Aim of the exercise — Look for "Gameplay" in the records and copy every line that has it.

Given information —
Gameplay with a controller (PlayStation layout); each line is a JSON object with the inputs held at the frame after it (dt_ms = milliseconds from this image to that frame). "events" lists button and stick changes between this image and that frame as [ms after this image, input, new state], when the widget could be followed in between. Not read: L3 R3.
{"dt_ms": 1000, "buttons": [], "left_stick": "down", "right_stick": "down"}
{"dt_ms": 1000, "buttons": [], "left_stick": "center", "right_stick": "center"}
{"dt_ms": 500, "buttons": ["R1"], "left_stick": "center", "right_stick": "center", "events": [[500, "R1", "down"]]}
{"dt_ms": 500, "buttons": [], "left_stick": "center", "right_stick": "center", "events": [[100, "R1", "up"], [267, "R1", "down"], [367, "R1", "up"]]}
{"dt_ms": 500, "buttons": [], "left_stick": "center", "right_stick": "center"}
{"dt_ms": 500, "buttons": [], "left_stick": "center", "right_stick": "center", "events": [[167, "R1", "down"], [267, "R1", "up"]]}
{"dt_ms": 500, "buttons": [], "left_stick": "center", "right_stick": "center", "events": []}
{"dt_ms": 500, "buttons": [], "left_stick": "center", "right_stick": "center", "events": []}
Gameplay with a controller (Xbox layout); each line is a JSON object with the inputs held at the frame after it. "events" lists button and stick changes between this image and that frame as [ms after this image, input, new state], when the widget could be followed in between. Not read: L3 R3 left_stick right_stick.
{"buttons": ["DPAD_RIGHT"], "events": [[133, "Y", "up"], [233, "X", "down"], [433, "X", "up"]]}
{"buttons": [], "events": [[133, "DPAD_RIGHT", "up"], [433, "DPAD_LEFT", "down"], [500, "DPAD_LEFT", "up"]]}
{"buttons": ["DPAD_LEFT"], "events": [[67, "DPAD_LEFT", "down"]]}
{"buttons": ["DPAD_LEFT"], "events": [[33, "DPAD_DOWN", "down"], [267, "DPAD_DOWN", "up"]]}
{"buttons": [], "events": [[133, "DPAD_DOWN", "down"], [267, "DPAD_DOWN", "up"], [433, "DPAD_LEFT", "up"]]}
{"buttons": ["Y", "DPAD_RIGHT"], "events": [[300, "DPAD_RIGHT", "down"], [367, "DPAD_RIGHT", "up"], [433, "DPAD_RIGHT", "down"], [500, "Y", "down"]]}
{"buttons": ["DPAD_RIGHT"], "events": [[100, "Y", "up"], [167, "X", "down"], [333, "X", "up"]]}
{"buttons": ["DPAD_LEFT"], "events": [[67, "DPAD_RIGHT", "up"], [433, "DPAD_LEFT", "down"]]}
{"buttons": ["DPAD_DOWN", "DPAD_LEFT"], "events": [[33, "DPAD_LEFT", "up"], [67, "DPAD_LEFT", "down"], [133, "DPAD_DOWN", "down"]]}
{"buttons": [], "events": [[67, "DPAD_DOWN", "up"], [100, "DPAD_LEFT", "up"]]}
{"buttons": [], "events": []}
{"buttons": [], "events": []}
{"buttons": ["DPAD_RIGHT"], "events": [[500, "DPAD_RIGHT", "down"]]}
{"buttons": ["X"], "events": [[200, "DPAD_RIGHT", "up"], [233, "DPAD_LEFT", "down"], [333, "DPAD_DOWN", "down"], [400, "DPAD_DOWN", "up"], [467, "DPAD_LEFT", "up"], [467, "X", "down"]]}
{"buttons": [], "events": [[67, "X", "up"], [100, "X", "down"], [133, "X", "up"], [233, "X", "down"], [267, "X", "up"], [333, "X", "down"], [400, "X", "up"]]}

Solution for this problem —
Gameplay with a controller (PlayStation layout); each line is a JSON object with the inputs held at the frame after it (dt_ms = milliseconds from this image to that frame). "events" lists button and stick changes between this image and that frame as [ms after this image, input, new state], when the widget could be followed in between. Not read: L3 R3.
Gameplay with a controller (Xbox layout); each line is a JSON object with the inputs held at the frame after it. "events" lists button and stick changes between this image and that frame as [ms after this image, input, new state], when the widget could be followed in between. Not read: L3 R3 left_stick right_stick.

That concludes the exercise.